- Theatrical poster for One Minute to Nine
- Directed by: Tommy Davis
- Written by: Tommy Davis
- Produced by: Jaime Davila
- Starring: Wendy Maldonado
- Cinematography: Tommy Davis
- Edited by: Luis de Leon Geof Bartz (Every F---ing Day of My Life)
- Music by: Leonardo Heiblum Jacobo Lieberman
- Production company: Quinto Malo Films
- Distributed by: HBO Documentary Films
- Release dates: August 5, 2007 (Locarno Film Festival); July 24, 2009 (United States);
- Running time: 83 minutes
- Country: United States
- Language: English

= One Minute to Nine =

One Minute to Nine is a 2007 documentary film written and directed by Tommy Davis and produced by Quinto Malo Films. It was later re-edited and screened on HBO as Every F---ing Day of My Life. The film chronicles the last five days of freedom for Wendy Maldonado before she and her son are sentenced for the manslaughter death of her husband and explores the years of domestic abuse the family experienced prior to his death.

==Background==
In May 2005, in Grants Pass, Oregon, Wendy Maldonado was arrested and charged with the murder of her husband, Aaron. According to Wendy Maldonado, the incident took place after almost 20 years of violent domestic abuse committed by Aaron against his wife and their four sons. Days later her eldest son, Randall (known as Randy), was arrested for his part in the killing. In 2006, a plea bargain led Wendy and Randy to plead guilty to the reduced charges of manslaughter. Wendy was sentenced to 120 months imprisonment and Randy to 75 months imprisonment. Before sentencing, Randy was detained in jail while Wendy was allowed home on bail to take care of her other three children.

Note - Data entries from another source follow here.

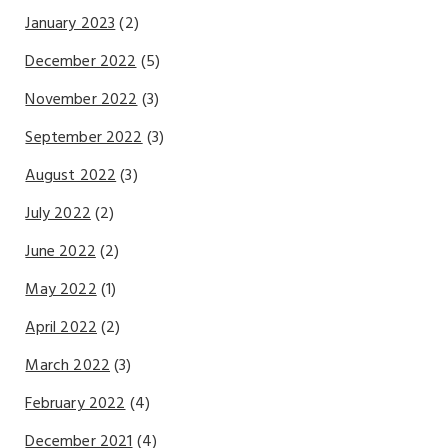
January 2023
(2)
December 2022
(5)
November 2022
(3)
September 2022
(3)
August 2022
(3)
July 2022
(2)
June 2022
(2)
May 2022
(1)
April 2022
(2)
March 2022
(3)
February 2022
(4)
December 2021
(4)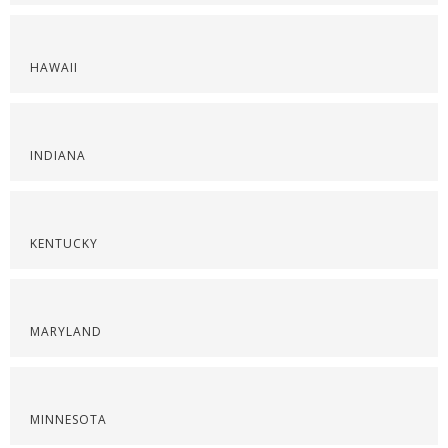
HAWAII
INDIANA
KENTUCKY
MARYLAND
MINNESOTA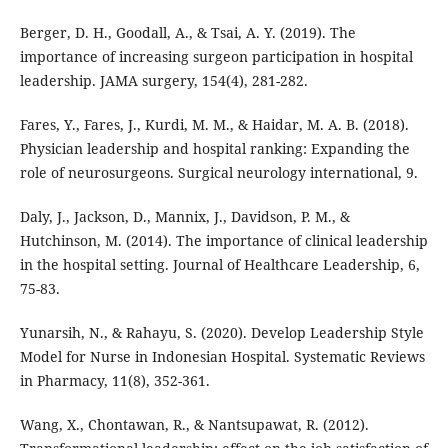
Berger, D. H., Goodall, A., & Tsai, A. Y. (2019). The
importance of increasing surgeon participation in hospital
leadership. JAMA surgery, 154(4), 281-282.
Fares, Y., Fares, J., Kurdi, M. M., & Haidar, M. A. B. (2018).
Physician leadership and hospital ranking: Expanding the
role of neurosurgeons. Surgical neurology international, 9.
Daly, J., Jackson, D., Mannix, J., Davidson, P. M., &
Hutchinson, M. (2014). The importance of clinical leadership
in the hospital setting. Journal of Healthcare Leadership, 6,
75-83.
Yunarsih, N., & Rahayu, S. (2020). Develop Leadership Style
Model for Nurse in Indonesian Hospital. Systematic Reviews
in Pharmacy, 11(8), 352-361.
Wang, X., Chontawan, R., & Nantsupawat, R. (2012).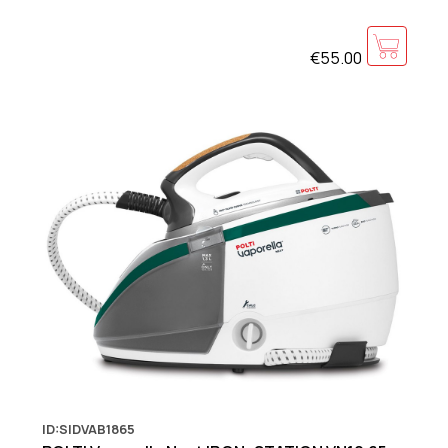
€55.00
ID:SIDVAB1865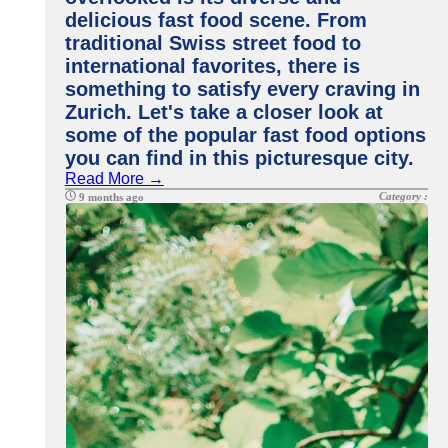
delicious fast food scene. From
traditional Swiss street food to
international favorites, there is
something to satisfy every craving in
Zurich. Let's take a closer look at
some of the popular fast food options
you can find in this picturesque city.
Read More →
Category :
9 months ago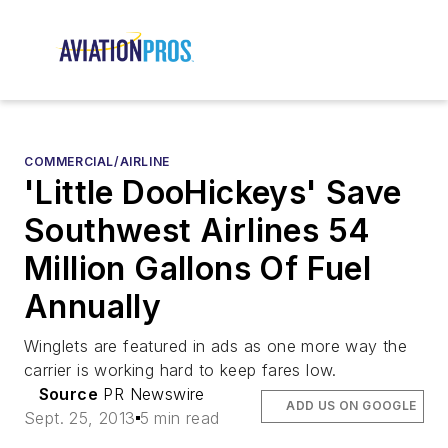
COMMERCIAL/AIRLINE
'Little DooHickeys' Save
Southwest Airlines 54
Million Gallons Of Fuel
Annually
Winglets are featured in ads as one more way the
carrier is working hard to keep fares low.
Source
PR Newswire
ADD US ON GOOGLE
Sept. 25, 2013
5 min read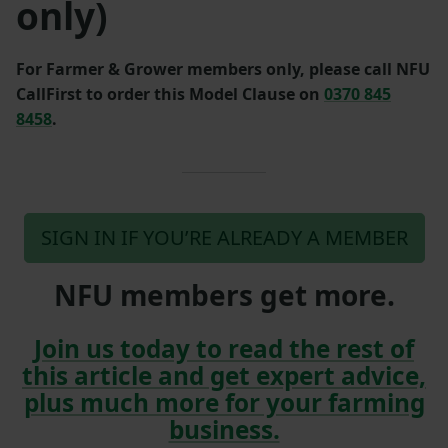
only)
For Farmer & Grower members only, please call NFU
CallFirst to order this Model Clause on
0370 845
8458
.
SIGN IN IF YOU’RE ALREADY A MEMBER
NFU members get more.
Join us today to read the rest of
this article and get expert advice,
plus much more for your farming
business.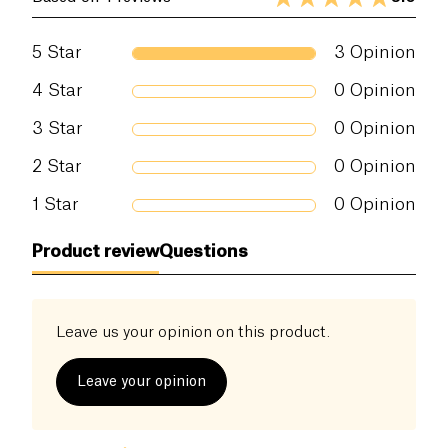
5
Star
3
Opinion
4
Star
0
Opinion
3
Star
0
Opinion
2
Star
0
Opinion
1
Star
0
Opinion
Product review
Questions
Leave us your opinion on this product.
Leave your opinion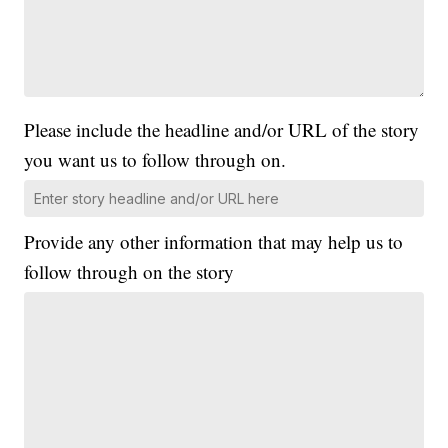
Please include the headline and/or URL of the story
you want us to follow through on.
Provide any other information that may help us to
follow through on the story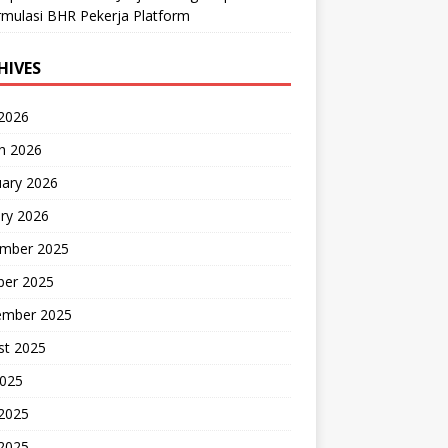
mulasi BHR Pekerja Platform
HIVES
 2026
h 2026
uary 2026
ry 2026
mber 2025
ber 2025
ember 2025
st 2025
2025
 2025
2025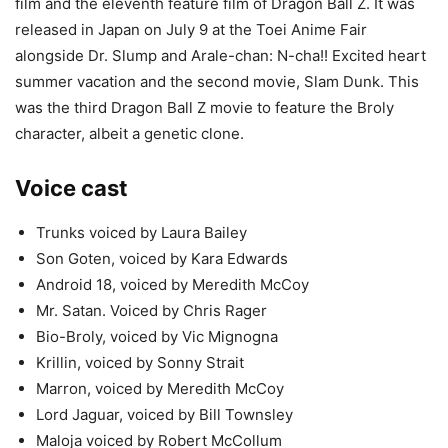
film and the eleventh feature film of Dragon Ball Z. It was
released in Japan on July 9 at the Toei Anime Fair
alongside Dr. Slump and Arale-chan: N-cha!! Excited heart
summer vacation and the second movie, Slam Dunk. This
was the third Dragon Ball Z movie to feature the Broly
character, albeit a genetic clone.
Voice cast
Trunks voiced by Laura Bailey
Son Goten, voiced by Kara Edwards
Android 18, voiced by Meredith McCoy
Mr. Satan. Voiced by Chris Rager
Bio-Broly, voiced by Vic Mignogna
Krillin, voiced by Sonny Strait
Marron, voiced by Meredith McCoy
Lord Jaguar, voiced by Bill Townsley
Maloja voiced by Robert McCollum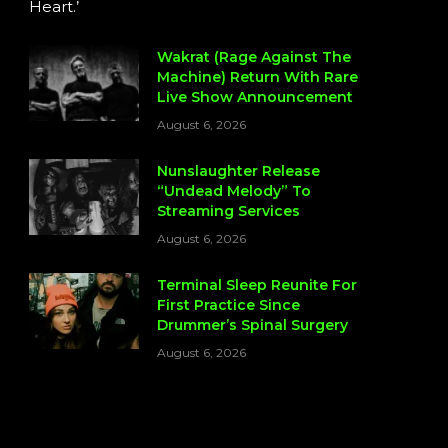
Heart.’
Wakrat (Rage Against The
Machine) Return With Rare
Live Show Announcement
August 6, 2026
Nunslaughter Release
“Undead Melody” To
Streaming Services
August 6, 2026
Terminal Sleep Reunite For
First Practice Since
Drummer’s Spinal Surgery
August 6, 2026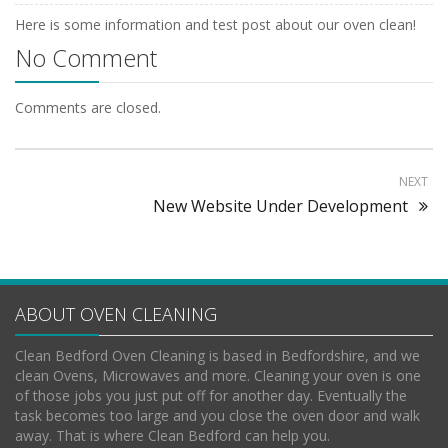
Here is some information and test post about our oven clean!
No Comment
Comments are closed.
NEXT
New Website Under Development
ABOUT OVEN CLEANING
Clean Bedford Oven Cleaning is based in Bedfordshire, and we
clean Ovens, Microwaves and more. Cleaning your oven is one
of those jobs you just put off for another day. Eventually the
task becomes too large and you close the oven door and walk
away. That is where Clean Bedford can help you.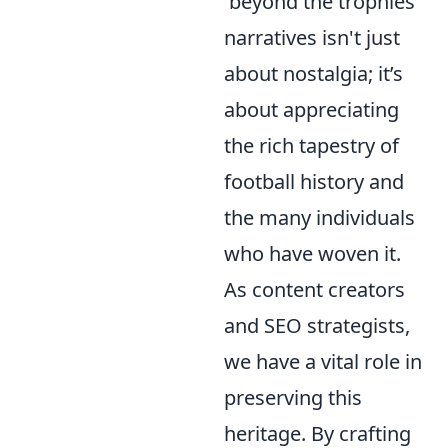
'beyond the trophies'
narratives isn't just
about nostalgia; it’s
about appreciating
the rich tapestry of
football history and
the many individuals
who have woven it.
As content creators
and SEO strategists,
we have a vital role in
preserving this
heritage. By crafting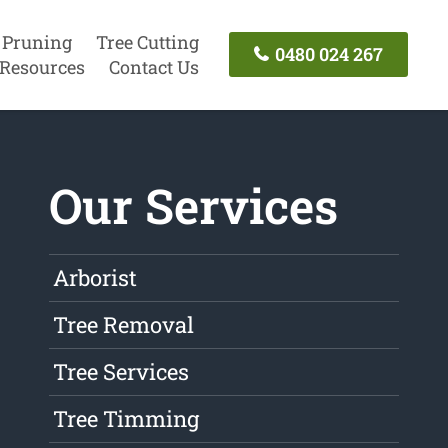
 Pruning
Tree Cutting
0480 024 267
Resources
Contact Us
Our Services
Arborist
Tree Removal
Tree Services
Tree Timming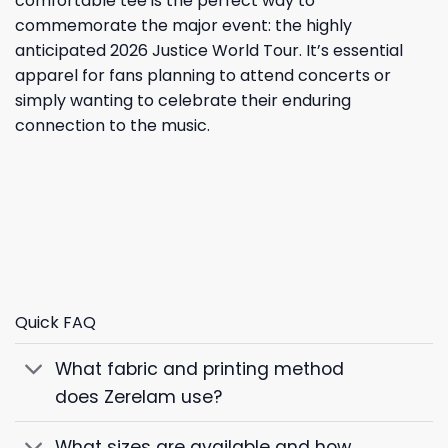
comfortable tee is the perfect way to
commemorate the major event: the highly
anticipated 2026 Justice World Tour. It’s essential
apparel for fans planning to attend concerts or
simply wanting to celebrate their enduring
connection to the music.
Quick FAQ
What fabric and printing method
does Zerelam use?
What sizes are available and how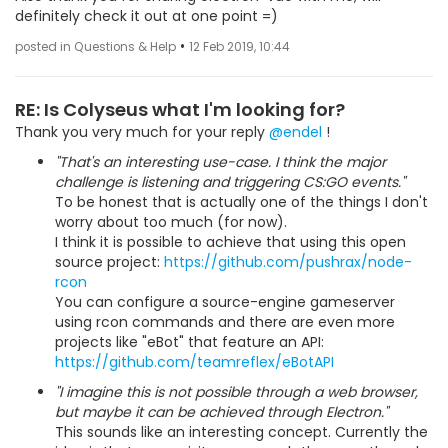
definitely check it out at one point =)
•
posted in Questions & Help
12 Feb 2019, 10:44
RE: Is Colyseus what I'm looking for?
Thank you very much for your reply
@endel
!
"That's an interesting use-case. I think the major
challenge is listening and triggering CS:GO events."
To be honest that is actually one of the things I don't
worry about too much (for now).
I think it is possible to achieve that using this open
source project:
https://github.com/pushrax/node-
rcon
You can configure a source-engine gameserver
using rcon commands and there are even more
projects like "eBot" that feature an API:
https://github.com/teamreflex/eBotAPI
"I imagine this is not possible through a web browser,
but maybe it can be achieved through Electron."
This sounds like an interesting concept. Currently the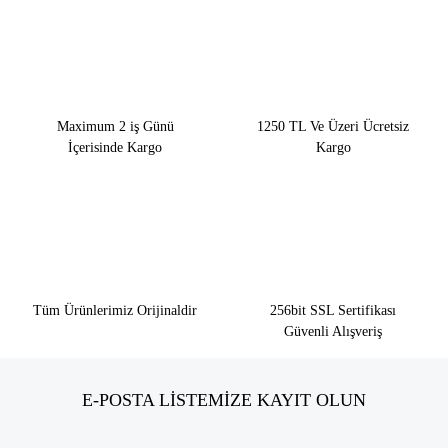
Maximum 2 iş Günü
1250 TL Ve Üzeri Ücretsiz
İçerisinde Kargo
Kargo
Tüm Ürünlerimiz Orijinaldir
256bit SSL Sertifikası
Güvenli Alışveriş
E-POSTA LİSTEMİZE KAYIT OLUN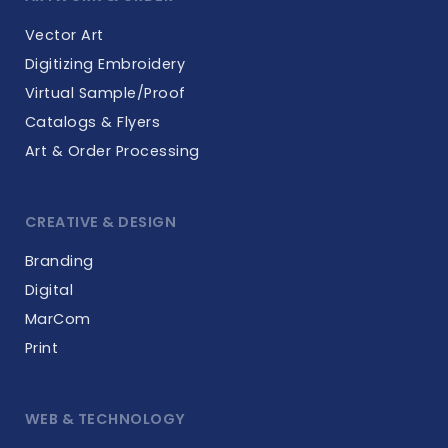
Vector Art
Digitizing Embroidery
Virtual Sample/Proof
Catalogs & Flyers
Art & Order Processing
CREATIVE & DESIGN
Branding
Digital
MarCom
Print
WEB & TECHNOLOGY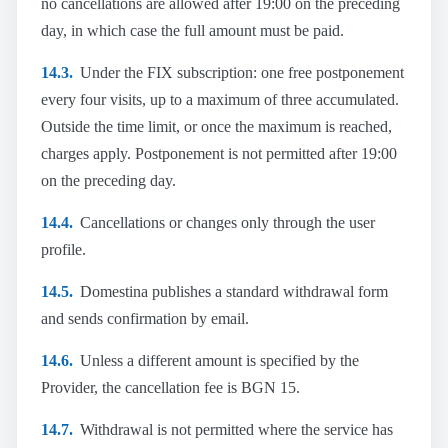
no cancellations are allowed after 19:00 on the preceding
day, in which case the full amount must be paid.
14.3.
Under the FIX subscription: one free postponement
every four visits, up to a maximum of three accumulated.
Outside the time limit, or once the maximum is reached,
charges apply. Postponement is not permitted after 19:00
on the preceding day.
14.4.
Cancellations or changes only through the user
profile.
14.5.
Domestina publishes a standard withdrawal form
and sends confirmation by email.
14.6.
Unless a different amount is specified by the
Provider, the cancellation fee is BGN 15.
14.7.
Withdrawal is not permitted where the service has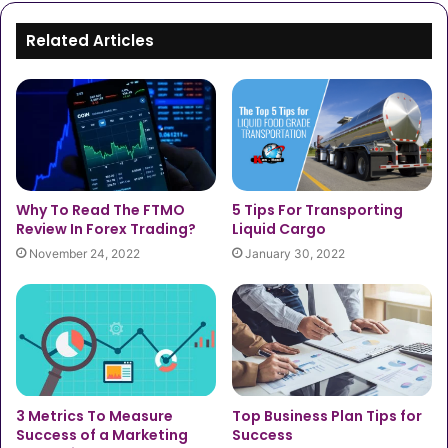
Related Articles
5 Tips For Transporting
Why To Read The FTMO
Liquid Cargo
Review In Forex Trading?
January 30, 2022
November 24, 2022
3 Metrics To Measure
Top Business Plan Tips for
Success of a Marketing
Success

The film follows Wendy in the final days before she begins her sentence and includes home video footage of the family over the years of the Maldonado's marriage, and interviews with friends, family members and neighbors, some of whom witnessed the domestic abuse.

==Release==
One Minute to Nine was screened at the 2007 Locarno International Film Festival in Switzerland, where it received Special Mention for Best Feature Length Documentary. The film was later re-edited by Geof Bartz for HBO Documentary Films and retitled it Every F-ing Day of My Life. The new title was drawn from the telephone call to emergency services that Wendy made immediately after killing Aaron. When asked by the operator if her husband had abused her, Wendy responded "every fucking day of my life". The re-edited documentary was screened on HBO on December 14, 2009.